Report Shows Disproportionate L1B Denial Rate for Indian Nationals07 Apr 2015
In the United States, immigration laws typically are designed to provide U.S. companies with the tools necessary to compete and even thrive in the modern day global business environment. One such tool is the L1B nonimmigrant category, which ostensibly was created to allow multinational companies to transfer overseas employees with specialized knowledge and skills to related companies (e.g., affiliates, subsidiaries) in the U.S. In recent years, however, it has been well-publicized that the U.S. Citizenship and Immigration Services (USCIS) has been interpreting the L1B regulations unevenly and, in many cases, rather strictly, making it harder and harder for businesses to rely on the L1B category.

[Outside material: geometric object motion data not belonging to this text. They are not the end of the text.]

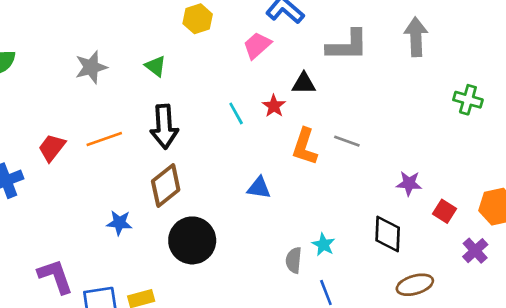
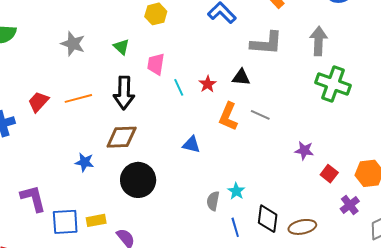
pink trapezoid: (257, 45) -> (156, 64), moved, turned -45
gray star: (91, 67) -> (73, 44), turned 30
black triangle: (304, 84) -> (241, 77), moved
green cross: (468, 100) -> (333, 84), moved, size x1.6
brown diamond: (166, 186) -> (122, 137), turned 32
black diamond: (388, 234) -> (268, 219), moved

So, when the National Foundation for American Policy (NFAP), a nonprofit, nonpartisan organization dedicated to public policy research, released a report in March 2015 showing that the denial rate for L1B petitions has continued to skyrocket in recent years, the news was discouraging, but hardly surprising. This report, which is based on data obtained from the USCIS via Freedom of Information Act (FOIA) requests, uncovers another unsavory fact, though: the USCIS appears to be treating L1B petitions filed on behalf of Indian nationals far more critically than those filed for foreign nationals from any other country. [See L-1 Denial Rates Increase Again For High Skill Foreign Nationals, NFAP March 2015 Policy Brief, by National Foundation for American Policy, March 2015.]

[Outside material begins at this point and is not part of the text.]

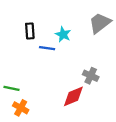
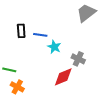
black rectangle: (30, 31) -> (21, 31), moved
cyan star: (63, 34) -> (54, 47), moved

As recently as 2006, the overall denial rate for L1B petitions was six percent. By fiscal year 2008, however, more than 20 percent of all L1B petitions filed were denied; and, by the end of 2014, the denial rate had ballooned to 35 percent. This exponential increase of L1B denials by the USCIS is troubling enough, especially considering the fact that no new regulations were issued over that timeframe that should have impacted how these cases were being adjudicated. But, this record-high rate of denial is hardly being borne equally across the globe. Rather, as highlighted in the NFAP report, if you remove petitions filed on behalf of Indians from the equation, the overall denial rate plummets to 13 percent. That is because the rate of denial for Indian nationals from fiscal year 2012 through fiscal year 2014 was an astounding 56 percent!
To be clear, even the 13 percent denial rate non-Indians faced for L1B petitions is far too high. There have long been complaints about the vague rules and regulations provided by the USCIS with regard to these cases. So, it was a relief to see that, on March 24, 2015, the USCIS finally unveiled a draft policy memorandum on the L1B classification that is intended to clarify what USCIS officers should be looking for when adjudicating these petitions. There is some expectation that this memo may help to provide more certainty to the process and make it easier for businesses to understand what evidence and information to submit to obtain approvals. But, the memo does nothing to address the enormous disparity in denial rates between those L1B petitions filed on behalf of Indian nationals and those filed for everyone else.
The United States is renowned for being a champion of fairness and justice; therefore, the NFAP should be applauded for its continued efforts to expose these alarming trends. The Murthy Law Firm is exploring ways of further addressing these concerns with the USCIS.